The following is an obituary published in The Salford Chronicle in January, 1901. As I have only a photocopy of very poor quality, it has been retyped here. Note that the text of the obituary is a fairly obvious crib from the "Manchester Faces and Places" publication referenced below ... which is the source of the electronic image from the drawing from the photograph!
James Hymas
March 2004

Death of Alderman Bowes

With the century that has just passed into history there departed this life one who for 30 years, as councillor and alderman, had been a member of the Salford Council - in his day of activity a prominent and influential member. Owing to failing health he had for some time past been obliged to refrain from attending the meetings of the Council, and as Mr. Bowes had long since outlived the allotted span those who had tidings of him during his absence had very slender hopes of ever witnessing his return. Mr Bowes died at South Shore on New Year's Eve and yesterday (Friday) his remains were interred at the Unitarian Church, Monton Green. The fact that the deceased gentleman had obtained his 80th year of age will come as a surprise to most of the people who knew him. In appearance he was a man not a great deal advanced beyond the prime of life and in a large measure his active habits remained with him up to the time of his last illness.

====

- [Exercises]:
1) Reproduce the part of the Alderman Bowes obituary starting at "The following is" and ending at "from the photograph!".
2) How many years did the obituary of Alderman Bowes say he served on the Salford Council?
3) Extend the obituary of Alderman Bowes from the point where it stops.

- [Data excerpt]:
====

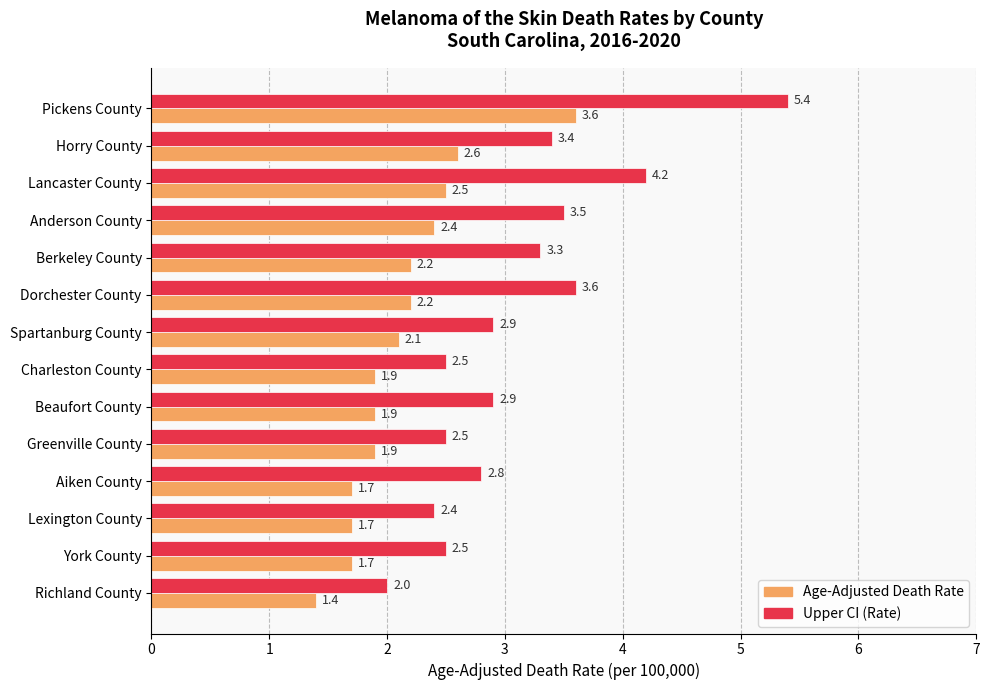

True or false: Age-Adjusted Death Rate has a value of 2.1 at Spartanburg County.

True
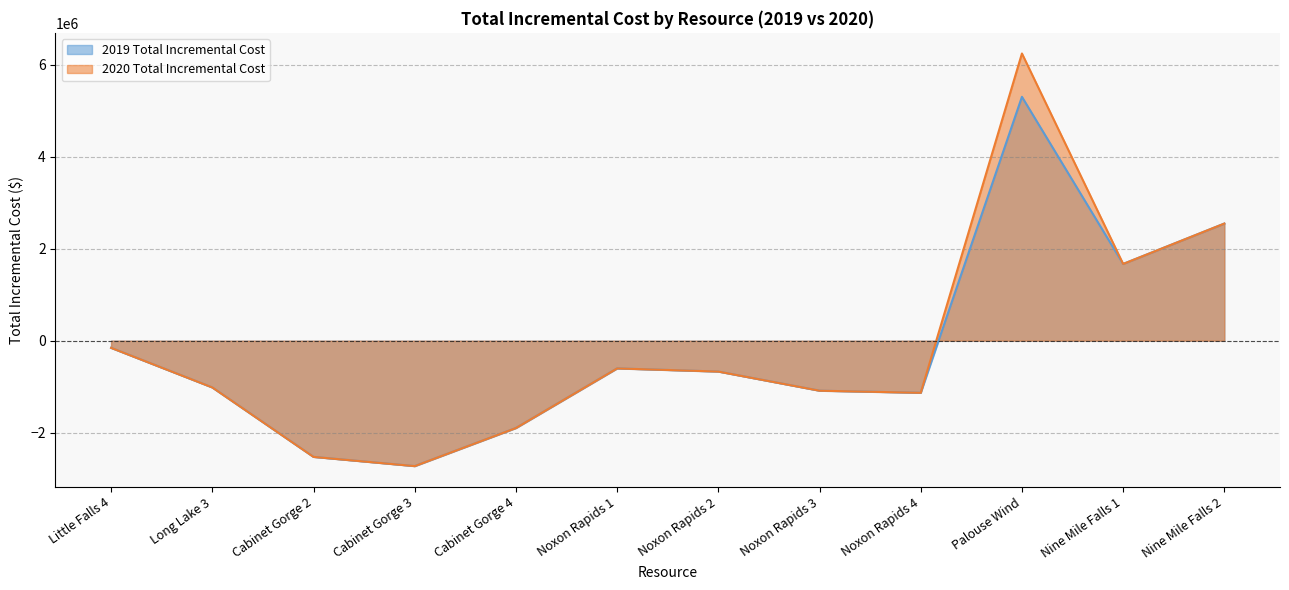

At which category does 2019 Total Incremental Cost reach its first local valley?

Cabinet Gorge 3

====

- [Task-by-task outputs]:
1)
The following is an obituary published in The Salford Chronicle in January, 1901. As I have only a photocopy of very poor quality, it has been retyped here. Note that the text of the obituary is a fairly obvious crib from the "Manchester Faces and Places" publication referenced below ... which is the source of the electronic image from the drawing from the photograph!

2) 30 years, as councillor and alderman.

3)
Alderman Bowes was a North Country man, and though for so many years resident in the neighborhood of Pendleton the by no means unpleasant North Country accent persisted in his speech whether on the platform, in the Council Chamber, or in private conversation. At one time, as one of the leaders of the Liberal Party in the Pendleton district and as a prominent figure in the municipal life of the borough, he was heard pretty frequently both on the platform and at the Council meetings and though anything but an indifferent speaker the matter was generally even more engaging than the manner. He struck one as a man of uncommon shrewdness and there was that in his temperment which made for moderation in all things. In his youth Mr. Bowes served an apprenticeship to the business of a millwright and engineer at Stockton-on-Tees. Afterwards he held important positions in that business at Sunderland and West Hartlepool, and going thence to Middlesborough he there made the acquaintanceship of the late Mr. William Barningham, with the result that he was offered and accepted the post of manager of the Pendleton Ironworks - locally better known as Barningham's. The concern, which was established in 1850, found employment for a considerable number of workpeople.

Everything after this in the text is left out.